My 07 VW passat 2.0T FSI has developed a small oil leak.. dealership says its coming from inside the timing belt cover area. I plan to do my water pump next month but do any of you guys have any idea what it could be? I havent seen to many oil leak threads from the 2.0T. 

Side note: VW dealership just replaced my fuel pump, cam, and cam follower due to excess wear. They had forgotten to install a seal when I got the car back and it was leaking alot of oil. I have taken the car back twice now and they said they have checked everything on there end that they touched and assured me that the new leak was not caused by them. thoughts? 

JT


----------



## japerf (Aug 3, 2004)

*what was the leak?*

Did you figure it out? I have a leak in the same area.


----------



## shiro1745 (Jul 24, 2010)

It can only be two things camshaft seal or crankshaft seal. I have an Audi A4 B7 but it should be similar. You should have a small plastic cover on the main timing belt cover(top area), remove that and you should see the crankshaft pulley and see if it's leaking behind. If that's dry then it's the crankshaft seal. You can only see the crankshaft toothed pulley if you remove the main timing belt cover and dampener pulley. 
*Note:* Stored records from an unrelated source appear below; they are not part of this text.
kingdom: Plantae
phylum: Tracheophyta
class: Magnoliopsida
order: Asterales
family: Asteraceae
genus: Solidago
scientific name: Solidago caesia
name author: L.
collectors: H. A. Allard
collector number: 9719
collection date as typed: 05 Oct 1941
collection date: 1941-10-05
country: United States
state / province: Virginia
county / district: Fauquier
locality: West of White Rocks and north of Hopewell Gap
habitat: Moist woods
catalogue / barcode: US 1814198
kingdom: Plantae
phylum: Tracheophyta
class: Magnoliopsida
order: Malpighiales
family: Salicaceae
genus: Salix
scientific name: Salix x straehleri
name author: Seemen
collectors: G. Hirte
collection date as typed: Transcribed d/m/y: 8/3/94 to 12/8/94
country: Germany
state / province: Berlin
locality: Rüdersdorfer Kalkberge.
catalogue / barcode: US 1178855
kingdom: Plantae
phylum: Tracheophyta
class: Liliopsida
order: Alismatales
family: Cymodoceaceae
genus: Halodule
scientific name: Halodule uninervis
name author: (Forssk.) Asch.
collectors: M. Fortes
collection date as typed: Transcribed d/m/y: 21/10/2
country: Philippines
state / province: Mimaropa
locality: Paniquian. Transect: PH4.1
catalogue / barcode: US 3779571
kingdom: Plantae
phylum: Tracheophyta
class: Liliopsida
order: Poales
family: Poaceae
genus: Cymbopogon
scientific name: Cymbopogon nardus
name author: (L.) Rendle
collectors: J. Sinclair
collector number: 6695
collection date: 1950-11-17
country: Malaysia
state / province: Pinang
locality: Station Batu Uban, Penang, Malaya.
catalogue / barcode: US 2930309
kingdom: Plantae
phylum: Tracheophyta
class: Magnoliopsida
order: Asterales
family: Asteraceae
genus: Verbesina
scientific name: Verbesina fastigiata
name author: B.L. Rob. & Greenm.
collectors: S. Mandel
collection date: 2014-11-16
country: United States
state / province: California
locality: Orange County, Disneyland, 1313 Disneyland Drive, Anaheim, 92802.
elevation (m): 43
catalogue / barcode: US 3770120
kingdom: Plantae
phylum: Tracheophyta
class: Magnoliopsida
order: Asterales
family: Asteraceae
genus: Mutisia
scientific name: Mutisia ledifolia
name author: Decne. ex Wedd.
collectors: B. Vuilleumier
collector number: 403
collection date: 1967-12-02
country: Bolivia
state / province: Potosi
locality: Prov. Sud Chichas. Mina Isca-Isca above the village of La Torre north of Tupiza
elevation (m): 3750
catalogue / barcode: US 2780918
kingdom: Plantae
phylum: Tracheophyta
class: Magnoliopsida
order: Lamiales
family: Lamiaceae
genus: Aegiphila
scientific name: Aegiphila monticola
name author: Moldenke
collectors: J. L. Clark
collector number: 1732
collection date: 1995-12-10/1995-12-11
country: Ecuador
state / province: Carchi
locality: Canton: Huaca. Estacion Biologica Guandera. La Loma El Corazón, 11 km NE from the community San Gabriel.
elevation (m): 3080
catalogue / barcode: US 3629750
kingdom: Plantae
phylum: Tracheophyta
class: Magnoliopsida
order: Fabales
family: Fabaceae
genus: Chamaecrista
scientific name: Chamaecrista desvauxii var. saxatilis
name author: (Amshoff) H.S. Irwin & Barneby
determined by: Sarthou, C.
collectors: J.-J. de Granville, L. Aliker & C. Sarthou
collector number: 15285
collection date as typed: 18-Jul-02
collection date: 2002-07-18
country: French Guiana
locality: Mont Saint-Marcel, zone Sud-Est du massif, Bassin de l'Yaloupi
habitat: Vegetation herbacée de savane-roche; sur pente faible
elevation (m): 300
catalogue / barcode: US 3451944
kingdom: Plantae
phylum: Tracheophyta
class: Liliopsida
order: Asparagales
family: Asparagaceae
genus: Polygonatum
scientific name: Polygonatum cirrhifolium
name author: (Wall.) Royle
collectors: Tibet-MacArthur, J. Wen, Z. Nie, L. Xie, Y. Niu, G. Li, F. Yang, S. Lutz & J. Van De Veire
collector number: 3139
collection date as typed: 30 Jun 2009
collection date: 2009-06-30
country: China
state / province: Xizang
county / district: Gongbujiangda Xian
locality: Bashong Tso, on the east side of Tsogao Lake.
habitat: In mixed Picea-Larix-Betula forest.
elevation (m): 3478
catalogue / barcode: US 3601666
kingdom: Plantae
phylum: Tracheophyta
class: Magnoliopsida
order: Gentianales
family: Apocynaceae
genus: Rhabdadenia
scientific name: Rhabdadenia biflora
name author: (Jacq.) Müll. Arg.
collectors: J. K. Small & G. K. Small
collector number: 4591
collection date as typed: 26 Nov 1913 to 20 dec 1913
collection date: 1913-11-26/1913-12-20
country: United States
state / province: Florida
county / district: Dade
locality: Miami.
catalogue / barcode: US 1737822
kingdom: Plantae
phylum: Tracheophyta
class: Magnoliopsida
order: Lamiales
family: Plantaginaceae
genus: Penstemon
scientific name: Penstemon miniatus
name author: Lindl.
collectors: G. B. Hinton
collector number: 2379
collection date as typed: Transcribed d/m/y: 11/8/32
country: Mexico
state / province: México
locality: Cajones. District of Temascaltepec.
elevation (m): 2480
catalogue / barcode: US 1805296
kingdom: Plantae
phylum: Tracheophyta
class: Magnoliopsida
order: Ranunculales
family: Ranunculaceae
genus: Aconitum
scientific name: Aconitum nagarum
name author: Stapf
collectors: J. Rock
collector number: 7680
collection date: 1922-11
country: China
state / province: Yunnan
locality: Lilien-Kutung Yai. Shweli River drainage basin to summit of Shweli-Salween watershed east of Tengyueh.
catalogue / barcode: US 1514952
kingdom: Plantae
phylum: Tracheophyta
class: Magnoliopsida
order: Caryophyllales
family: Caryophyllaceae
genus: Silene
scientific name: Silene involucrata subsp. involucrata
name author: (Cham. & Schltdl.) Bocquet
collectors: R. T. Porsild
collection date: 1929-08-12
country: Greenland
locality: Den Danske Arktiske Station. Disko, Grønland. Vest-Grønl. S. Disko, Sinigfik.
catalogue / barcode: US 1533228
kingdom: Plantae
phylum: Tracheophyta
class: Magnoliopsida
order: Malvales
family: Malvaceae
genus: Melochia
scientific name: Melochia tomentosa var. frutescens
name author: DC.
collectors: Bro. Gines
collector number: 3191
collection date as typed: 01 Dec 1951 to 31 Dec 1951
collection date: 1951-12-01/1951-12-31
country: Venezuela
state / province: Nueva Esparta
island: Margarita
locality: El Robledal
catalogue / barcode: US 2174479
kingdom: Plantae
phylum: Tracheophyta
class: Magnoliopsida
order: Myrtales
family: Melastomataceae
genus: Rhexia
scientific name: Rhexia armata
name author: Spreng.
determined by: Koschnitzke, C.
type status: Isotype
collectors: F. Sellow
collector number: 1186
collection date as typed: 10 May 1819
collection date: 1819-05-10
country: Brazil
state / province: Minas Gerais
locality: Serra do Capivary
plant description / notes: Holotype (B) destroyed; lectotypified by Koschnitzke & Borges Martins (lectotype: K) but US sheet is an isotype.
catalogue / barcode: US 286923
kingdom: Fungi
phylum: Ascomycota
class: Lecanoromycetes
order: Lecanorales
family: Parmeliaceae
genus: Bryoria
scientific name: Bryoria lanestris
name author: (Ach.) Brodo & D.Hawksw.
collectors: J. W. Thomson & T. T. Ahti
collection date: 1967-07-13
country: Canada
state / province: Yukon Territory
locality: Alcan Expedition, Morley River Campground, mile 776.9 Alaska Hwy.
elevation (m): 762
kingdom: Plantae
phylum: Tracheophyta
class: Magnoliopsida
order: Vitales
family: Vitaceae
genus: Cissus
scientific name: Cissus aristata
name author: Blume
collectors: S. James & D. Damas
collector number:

I just replaced both couple weeks ago when did my timing belt and it's not easy. The crankshaft seal was a big PITA to replace since you need a special tool, I think they call it some sort of a sleeve. I ended-up destroying 3 seals to get it right.


----------



## jhines_06gli (Feb 3, 2006)

99% of the leaks right there behind the cover are from either improper sealing of the upper came cage or the plug that goes on the passenger side of the head where the intake cam is. Both of these are easy mistakes when doing the cam replacement if the cage is not cleaned well enough or if that plug shifts during reassembly. Seen it multiple times working at the dealer. And yes, guys here have created oil leaks doing that exact job, so wouldn't surprise me. 
-J. Hines


----------



## japerf (Aug 3, 2004)

*fixed the leak*

it was the cam seal, but i also did the intake cam plug,resealed the cam cage, installed a new cam follower for the fuel pump, and put a new valve cover gastet on it. i shouldn't have to work on this motor for a while now.


----------



## x9t (Sep 19, 2005)

No im still leaking. I plan to do my timing belt and water pump soon and inspect everything then. I even purchased a second passat to have so I can take my time. 

The dealership has stated that they were not at fault so I just do it myself. I plan to rebuild this engine one day.. 

JT


----------